90 percent of consumers would choose to drive an electric car if it had a range of 300 miles before it needed charging.
A comprehensive study by the Transport Research Laboratory has provided a roadmap to Electric Vehicle adoption in the UK.
Its results reveal the ‘tipping points’ for when mainstream consumers will be likely to adopt both fully electric vehicles and plug-in hybrid electric vehicles; provides compelling evidence for how the increased electricity demand from these vehicles can be managed; and reviews how the speed of transition could be accelerated with OEMs, governments and consumer forces working together.
Dr George Beard, TRL’s Head of ULEV Consumer Research, and Technical Lead for the CVEI Trials, explains: “The trials undertaken as part of the CVEI project are the first and largest of their kind. We provided 447 mainstream consumers with real-world experience of using both Battery Electric Vehicles (BEVs) and Plug-in Hybrid Electric Vehicles (PHEVs) for their day-to-day journey needs.”
Across the trials, in-depth data on mainstream consumers’ attitudes, perceptions and choices were gathered from surveys, and detailed information was gathered from vehicles and chargepoints for 584,000 miles of journeys and 15,700 charge events, covering both home and public locations.
The results have produced the most comprehensive picture of the future of UK road transport in the electric powered era, and has defined the ‘tipping-point’ in terms of consumer choice.
50 percent of consumers indicated they would likely choose a PHEV as a main or second household car, or a BEV as a second car, in the next five years and 50 percent of mainstream consumers would consider a BEV as a main car if its range increased to 200 miles; increasing to 90 percent of mainstream consumers if the range was 300 miles.
Adoption can be encouraged through provision of rapid charging infrastructure every 20 miles on motorways and A-roads while providing rapid chargers with 150kW charging rates is also likely to increase adoption.
Dr Neale Kinnear, Head of Behavioural Science at TRL, says: “The need for cleaner, more efficient modes of travel is increasingly required to meet objectives such as the Road to Zero. However, the pace of this change will ultimately be dictated by consumer demand.
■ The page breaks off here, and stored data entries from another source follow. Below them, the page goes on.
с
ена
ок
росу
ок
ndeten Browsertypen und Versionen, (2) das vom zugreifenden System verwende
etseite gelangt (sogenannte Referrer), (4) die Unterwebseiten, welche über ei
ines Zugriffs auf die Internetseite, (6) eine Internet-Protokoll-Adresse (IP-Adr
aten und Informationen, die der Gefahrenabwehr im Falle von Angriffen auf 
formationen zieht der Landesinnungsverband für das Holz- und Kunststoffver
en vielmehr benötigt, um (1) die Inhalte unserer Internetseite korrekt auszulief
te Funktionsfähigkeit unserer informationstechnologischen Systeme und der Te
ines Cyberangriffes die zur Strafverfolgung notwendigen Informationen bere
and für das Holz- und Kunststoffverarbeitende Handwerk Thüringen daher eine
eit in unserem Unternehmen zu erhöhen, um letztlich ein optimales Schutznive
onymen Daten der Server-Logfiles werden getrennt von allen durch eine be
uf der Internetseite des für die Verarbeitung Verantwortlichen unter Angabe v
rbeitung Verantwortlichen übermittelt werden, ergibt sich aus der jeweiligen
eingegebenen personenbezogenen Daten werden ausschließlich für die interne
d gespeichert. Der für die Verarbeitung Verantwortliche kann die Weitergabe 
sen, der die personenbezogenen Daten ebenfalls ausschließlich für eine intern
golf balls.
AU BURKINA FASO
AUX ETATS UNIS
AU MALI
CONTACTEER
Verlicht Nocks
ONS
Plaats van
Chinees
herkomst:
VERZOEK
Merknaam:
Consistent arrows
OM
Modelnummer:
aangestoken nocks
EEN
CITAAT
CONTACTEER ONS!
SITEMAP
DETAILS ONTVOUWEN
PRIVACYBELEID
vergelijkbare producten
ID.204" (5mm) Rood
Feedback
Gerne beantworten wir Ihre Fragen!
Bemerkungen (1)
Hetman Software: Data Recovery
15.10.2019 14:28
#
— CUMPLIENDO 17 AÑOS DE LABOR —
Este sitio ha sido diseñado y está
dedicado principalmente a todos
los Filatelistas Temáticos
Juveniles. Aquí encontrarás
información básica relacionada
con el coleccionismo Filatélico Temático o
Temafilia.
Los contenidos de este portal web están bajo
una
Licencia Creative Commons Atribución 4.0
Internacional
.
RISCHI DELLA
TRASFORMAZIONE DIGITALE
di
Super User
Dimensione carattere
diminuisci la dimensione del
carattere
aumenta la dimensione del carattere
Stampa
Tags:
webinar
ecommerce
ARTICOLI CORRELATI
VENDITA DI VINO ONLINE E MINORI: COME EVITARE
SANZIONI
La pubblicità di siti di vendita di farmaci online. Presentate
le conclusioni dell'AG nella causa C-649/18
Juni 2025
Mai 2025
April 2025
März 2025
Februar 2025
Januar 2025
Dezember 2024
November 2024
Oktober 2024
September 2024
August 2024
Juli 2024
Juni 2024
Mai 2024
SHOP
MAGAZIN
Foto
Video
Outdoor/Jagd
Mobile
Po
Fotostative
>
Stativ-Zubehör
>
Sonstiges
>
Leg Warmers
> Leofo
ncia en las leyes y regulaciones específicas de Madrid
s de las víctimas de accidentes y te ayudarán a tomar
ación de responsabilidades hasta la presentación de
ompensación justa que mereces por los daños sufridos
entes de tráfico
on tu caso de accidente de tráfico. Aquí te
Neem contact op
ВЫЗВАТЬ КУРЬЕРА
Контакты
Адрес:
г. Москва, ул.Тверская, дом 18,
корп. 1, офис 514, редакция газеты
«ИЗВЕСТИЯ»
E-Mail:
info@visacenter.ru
“With this ground-breaking CVEI project, TRL and its partners are providing vital evidence proving the mass market is willing to make the switch to electric vehicles, within particular parameters. The detailed findings will help inform UK and European policy and industry, including what is required by the energy sector to enable it to successfully contend with the resultant significant increase in electricity demand.”